The sides and floor were brass wire mesh. Two thick cables ran down through holes in the ceiling and out of the floor. There were no buttons — only a large needled dial on one wall and a small lever beneath it.

“I thought we were in a hurry,” Rupert said, looking back at Antigone.

She stepped in beside him, and he slid the paneling closed. The needle on the dial bounced. Rupert twisted the casing around it, and then he pulled the lever.

The elevator — and one of the two cables — began to rise smoothly.

After a few moments, the cage bumped and began to climb diagonally. It shifted again, rocking gently as it moved horizontally, finally bumping again and ascending up another vertical shaft.

Antigone didn’t say anything. She was staring through the brass mesh, watching the overmortared backside of stone walls creep by, broken up by the occasional boarded-up door.

Rupert glanced at Antigone and then looked back through the ceiling and up the shaft. “Show respect and speak truth. And his name isn’t Brendan. That’s his title. His name is Oliver Laughlin.”

Greeves slid a panel open and stepped out of the elevator.

Antigone held back. “What do I call him? Mr. Laughlin? Mr. The Brendan?”

“Call him sir.”

Antigone followed Rupert Greeves down a polished hall with a black-and-white mosaic floor, into a sprawling room dotted with thick carpets and couches. There were no bookshelves. No books. No pictures. Intricately carved beams held up the low ceiling. A wall of paned windows looked down a sloping roof, past a row of titanic stone statues guarding the gutters, and then out over the lake. The glass panes quivered in the wind.

Rupert led Antigone away, around a long table and into the far corner of the room, where two walls of windows met. An old man was lying on a couch, piled beneath blankets. His empty eyes were focused on the ceiling. Two chairs sat across from him. His hair was thin and white, but long, reaching just below his pointed jaw. His skin was blotched and carved with deep creases. He was unshaven and had been for some time.

Beside the window, a boy with a sharp, freckled face stood with his back to the glass and his arms crossed. The boy. The boy from the Galleria, from the picture — the boy who nodded and everyone obeyed.

For a moment, his eyes were on Antigone’s, and then he turned to Rupert.

“Go ahead, Mr. Greeves,” the boy said. “He will hear you.”

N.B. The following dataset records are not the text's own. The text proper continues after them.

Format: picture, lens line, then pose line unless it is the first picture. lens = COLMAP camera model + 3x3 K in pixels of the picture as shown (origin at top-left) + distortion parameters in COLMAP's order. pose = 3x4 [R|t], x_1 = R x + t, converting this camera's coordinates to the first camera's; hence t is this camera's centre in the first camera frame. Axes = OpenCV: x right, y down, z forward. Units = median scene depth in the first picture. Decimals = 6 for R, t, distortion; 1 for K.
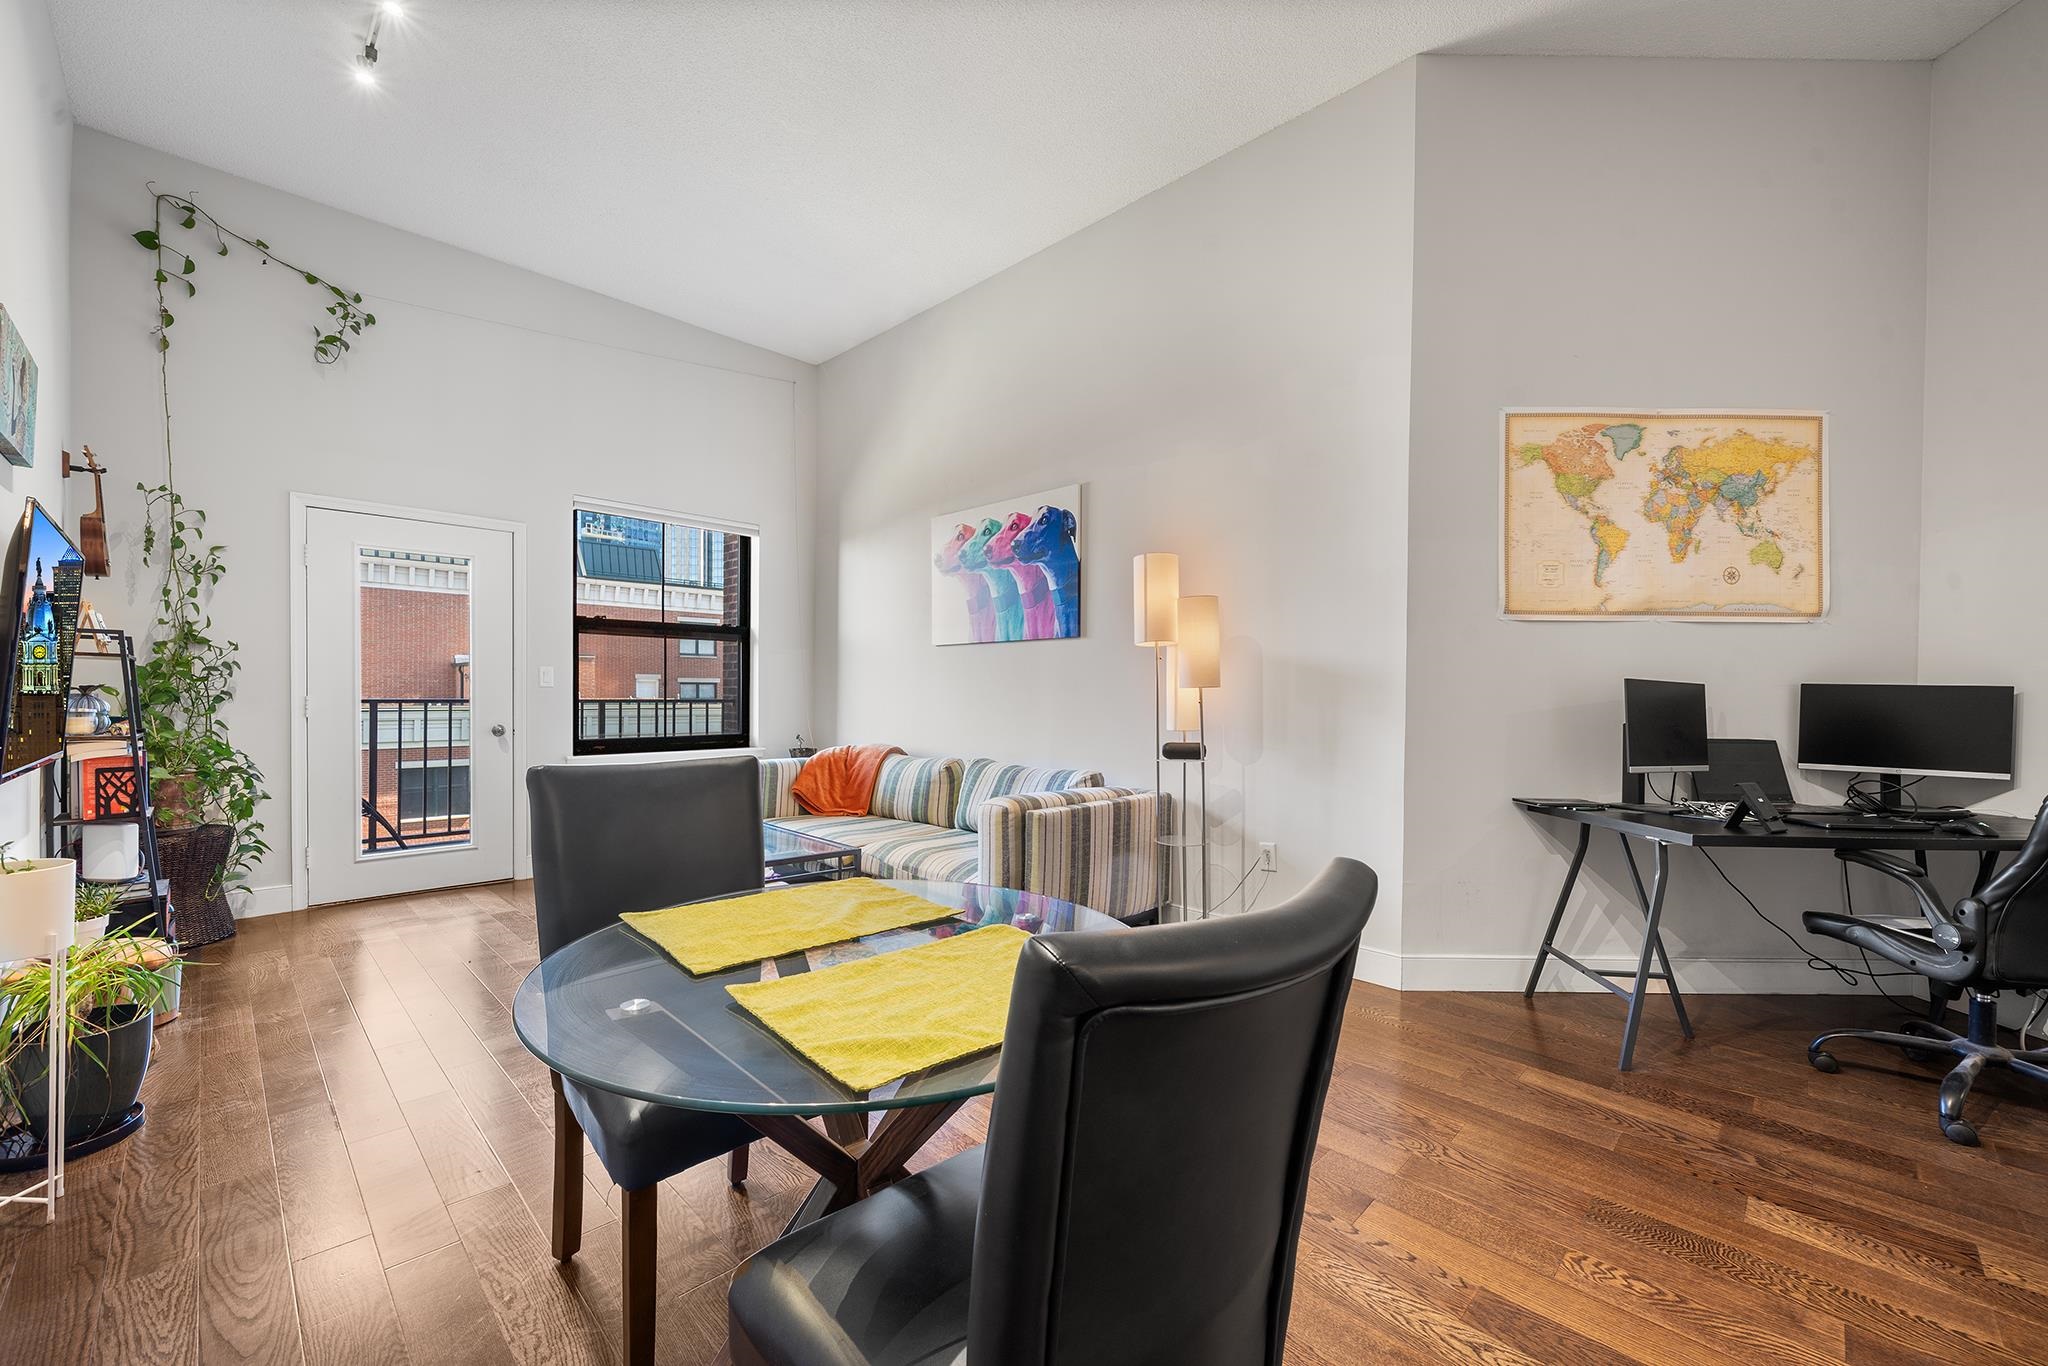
lens RADIAL K [[828.1, 0, 1006.2], [0, 828.1, 696.4], [0, 0, 1]] dist [-0.003200, 0.000459]
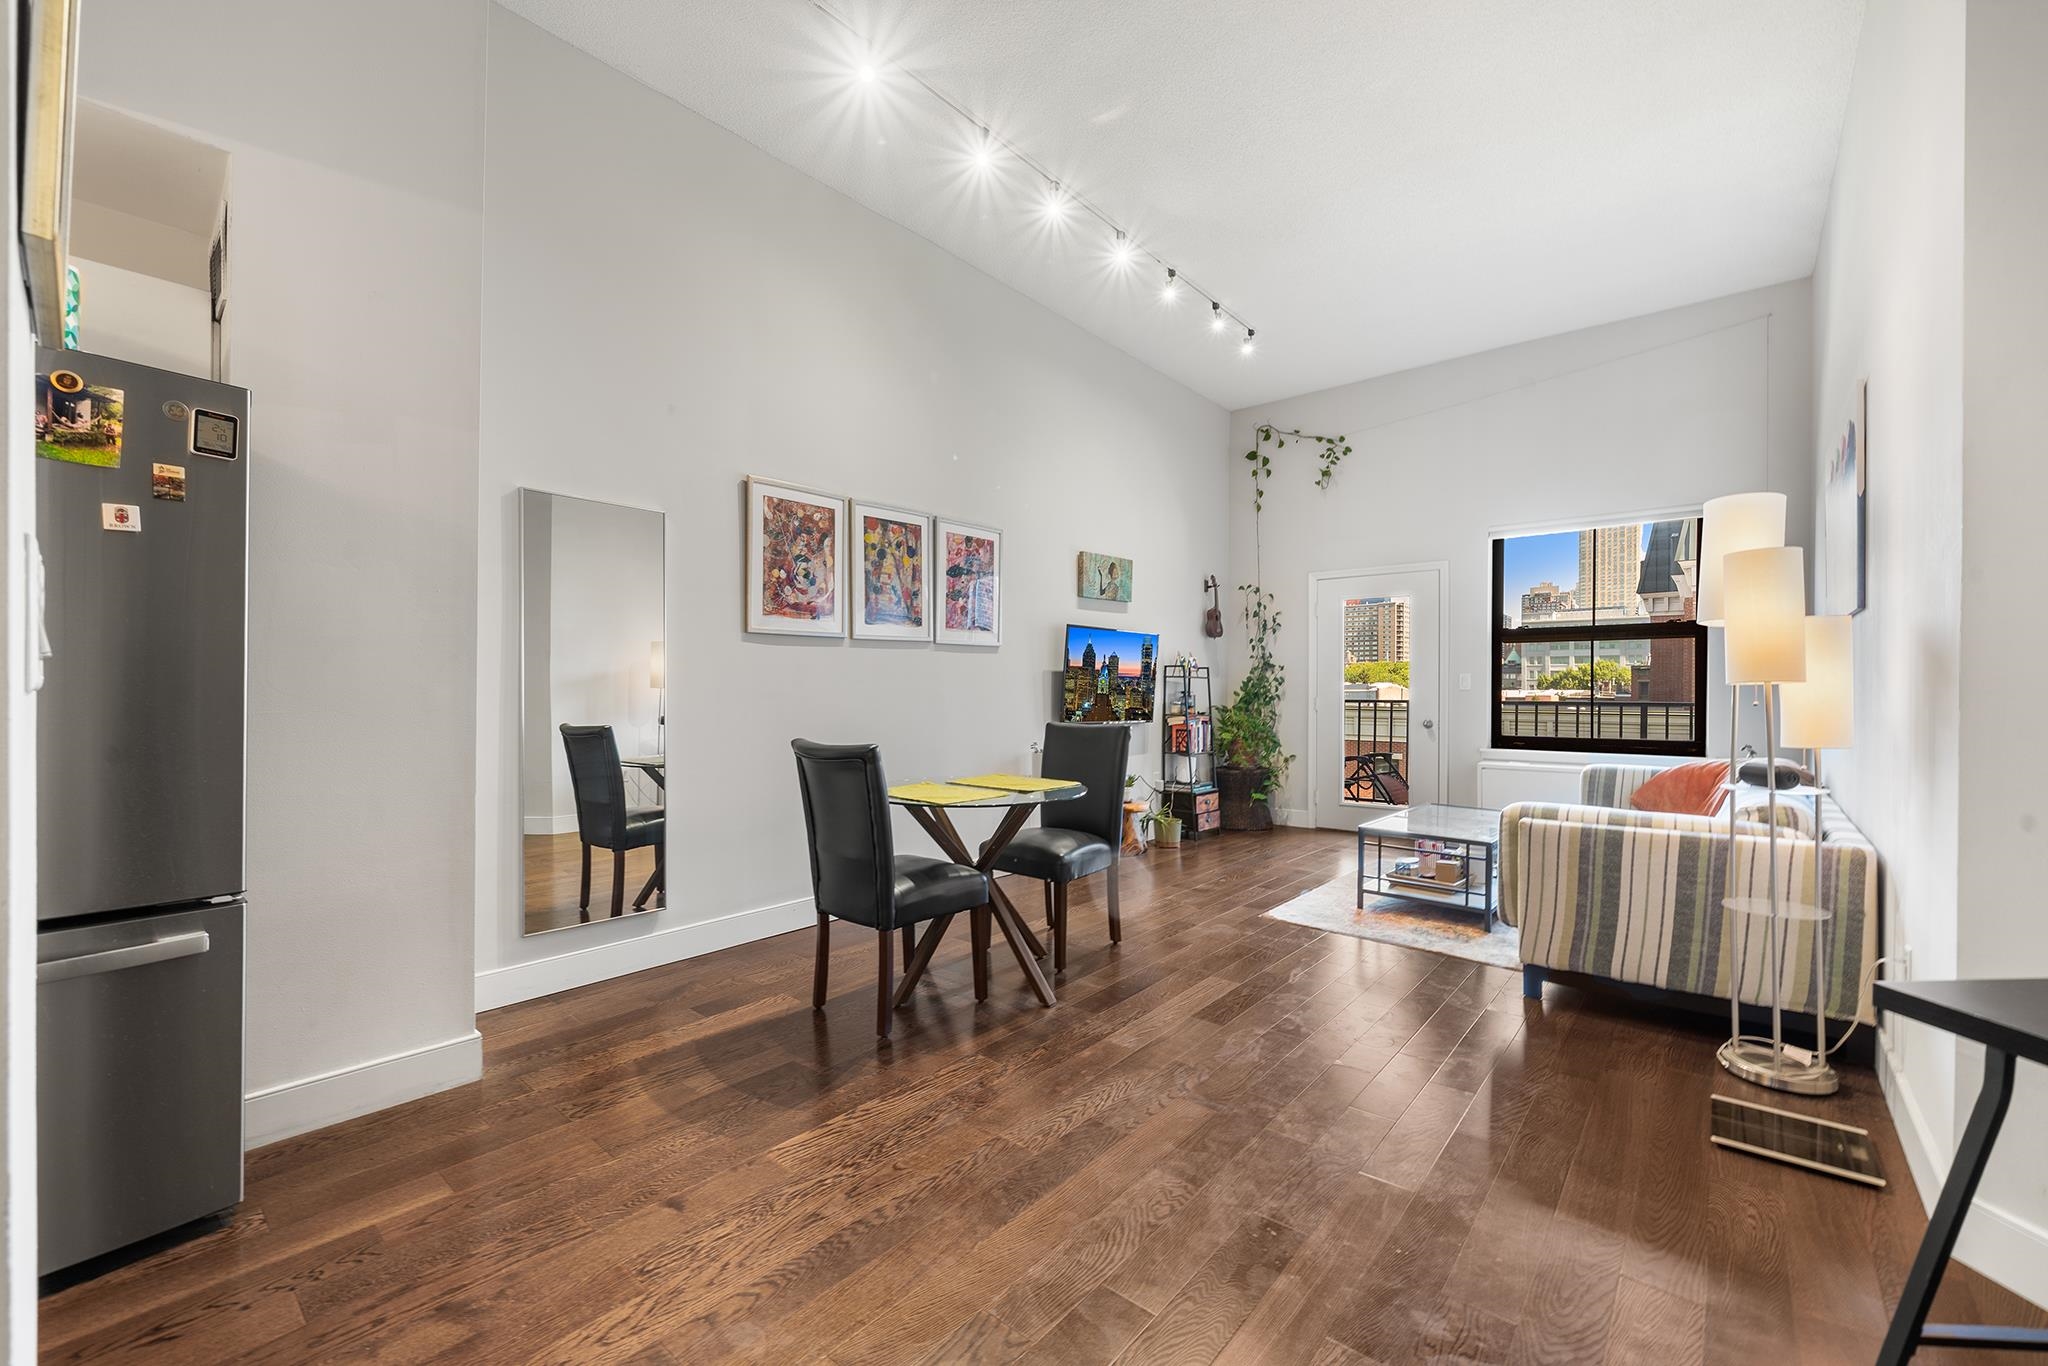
lens RADIAL K [[828.1, 0, 1014.9], [0, 828.1, 698.8], [0, 0, 1]] dist [-0.003200, 0.000459]
pose [[0.077986, 0.002361, -0.996952, 0.820426], [-0.007528, 0.999970, 0.001780, 0.005342], [0.996926, 0.007366, 0.078001, 0.317297]]
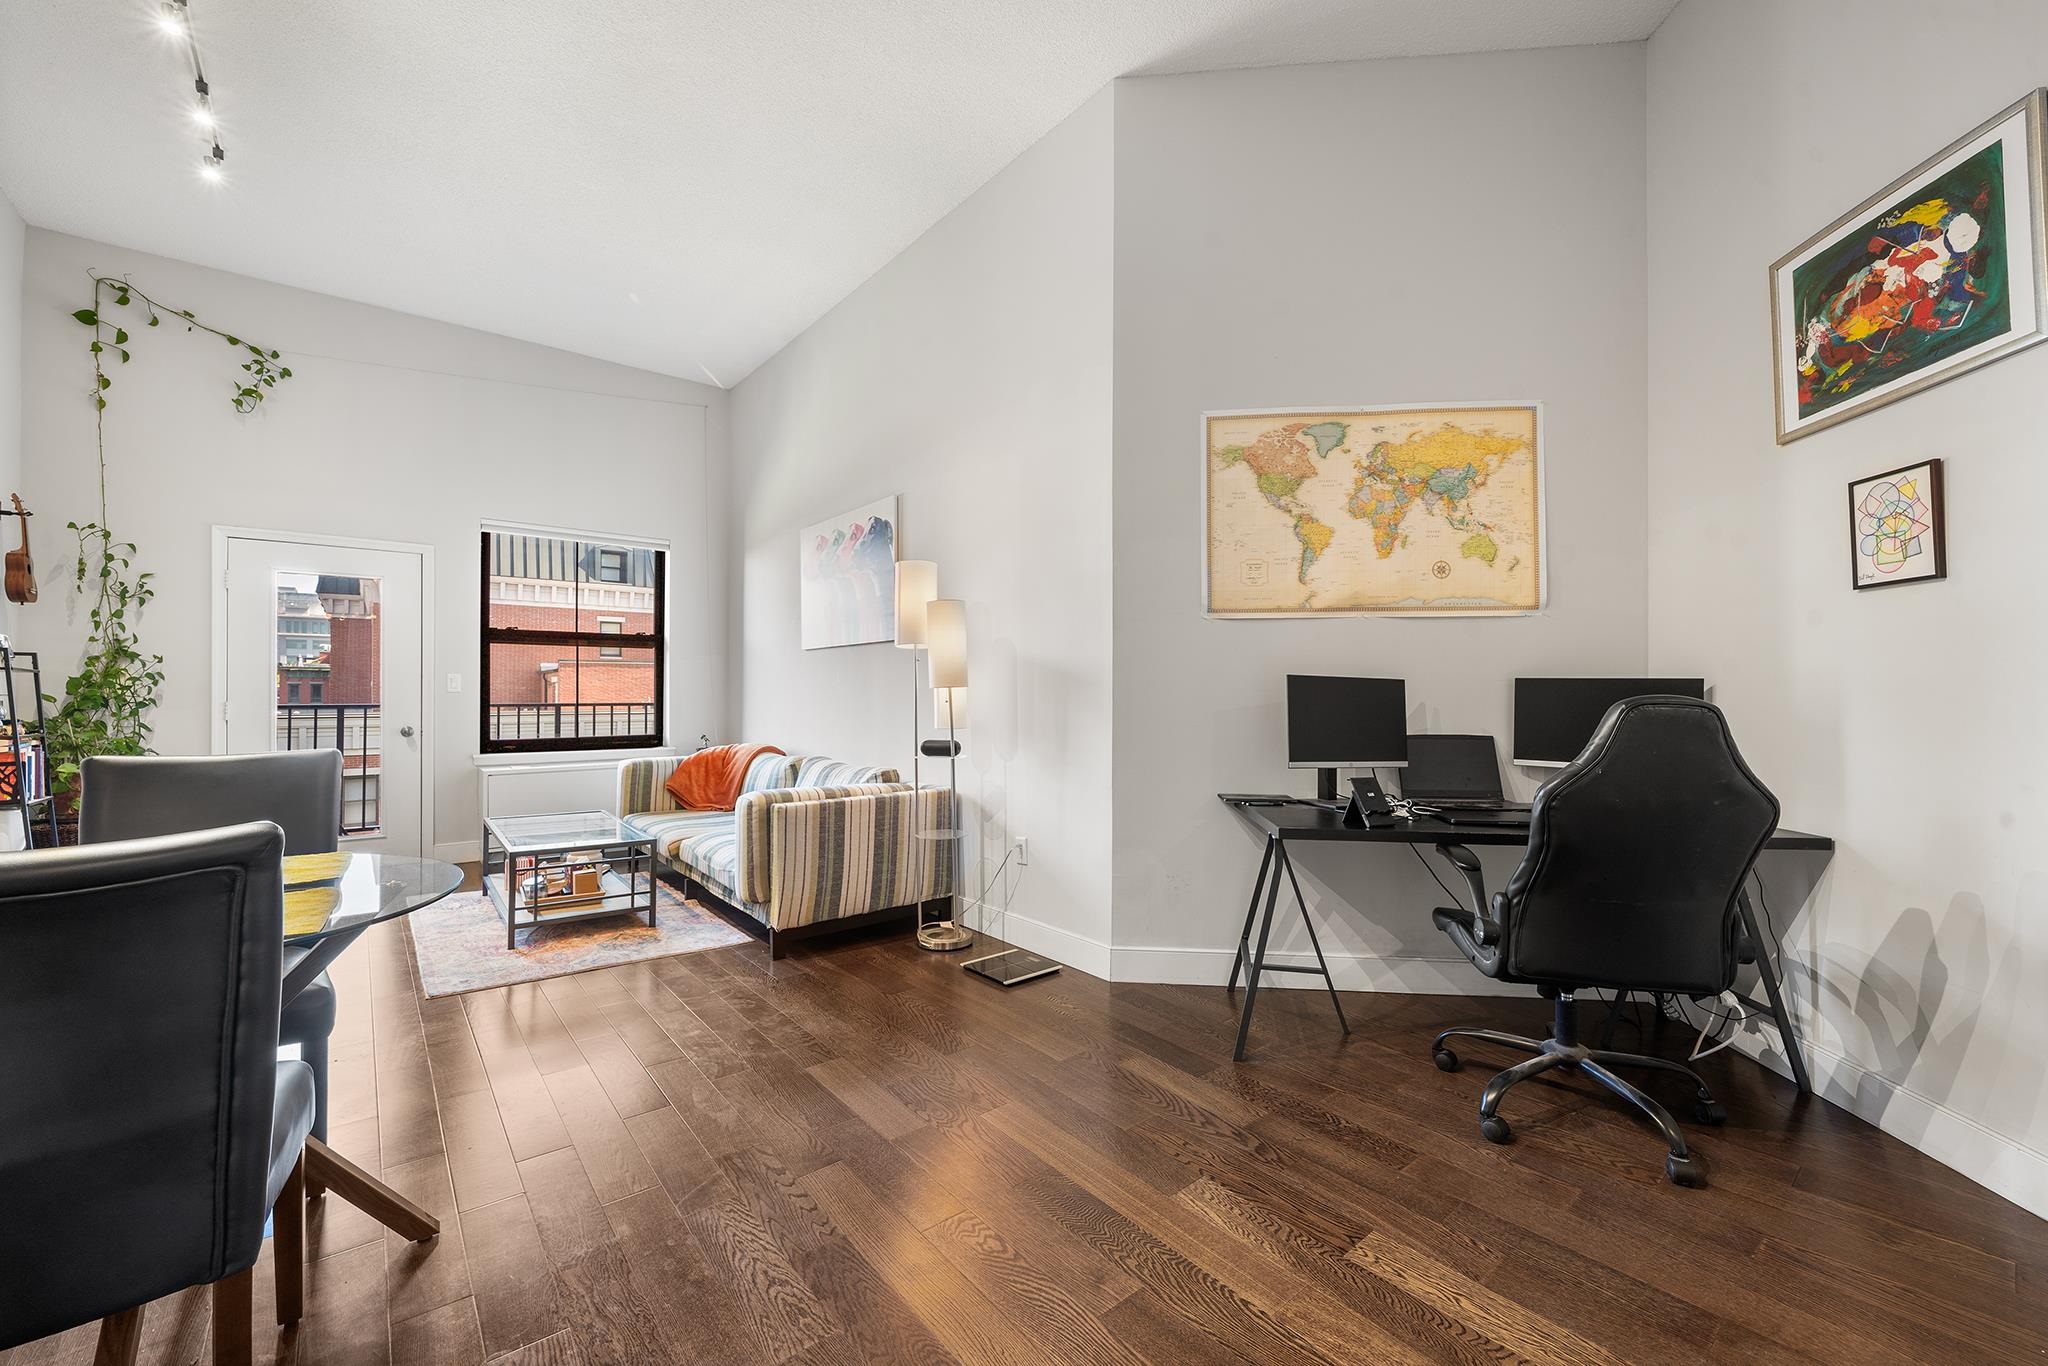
lens RADIAL K [[828.1, 0, 1011.8], [0, 828.1, 683.3], [0, 0, 1]] dist [-0.003200, 0.000459]
pose [[0.994704, -0.009498, -0.102341, 0.400186], [0.007670, 0.999804, -0.018237, 0.003603], [0.102494, 0.017356, 0.994582, -0.032609]]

Rupert quickly reported what Antigone had told him. Antigone watched the boy’s face sharpen and his brow furrow. When he spoke, his voice was crisp.

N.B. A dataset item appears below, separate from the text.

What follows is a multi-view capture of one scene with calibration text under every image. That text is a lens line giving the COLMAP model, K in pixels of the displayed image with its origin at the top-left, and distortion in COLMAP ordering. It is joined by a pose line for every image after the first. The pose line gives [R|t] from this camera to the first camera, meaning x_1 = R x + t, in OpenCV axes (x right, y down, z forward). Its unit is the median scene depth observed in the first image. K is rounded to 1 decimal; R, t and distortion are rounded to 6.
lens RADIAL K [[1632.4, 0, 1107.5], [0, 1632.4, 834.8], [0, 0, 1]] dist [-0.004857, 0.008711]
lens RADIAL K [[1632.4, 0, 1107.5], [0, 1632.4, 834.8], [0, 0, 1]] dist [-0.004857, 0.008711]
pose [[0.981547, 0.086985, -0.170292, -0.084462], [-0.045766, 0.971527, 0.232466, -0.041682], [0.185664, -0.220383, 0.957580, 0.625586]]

“Sterling and Rhodes are condemned because of what an Acolyte says that a porter said that he overheard?”

“No,” Rupert said. “Not condemned. Not yet. I will speak with them both when they’ve been found.”

The old man on the couch shifted, but his eyes were still on the ceiling. “Phoenix is coming.”

Greeves faced him quickly. “Yes, sir. Maybe. But the gates have been strengthened, the guards have been doubled, and the Keepers have been warned. All of my hunters will be out tonight.”

The Brendan waved at the chairs in front of him. “Sit.”

Rupert nodded Antigone into a chair, and then he sat.

The old man coughed, and then spoke. A rattle in his throat roughened his smooth drawl — like sand in butter. “It has been more than two decades since my brother defied the Order, two years since he last raised his voice to me. He is now ready, and he is unafraid. What of the tooth? What of the Smith children?”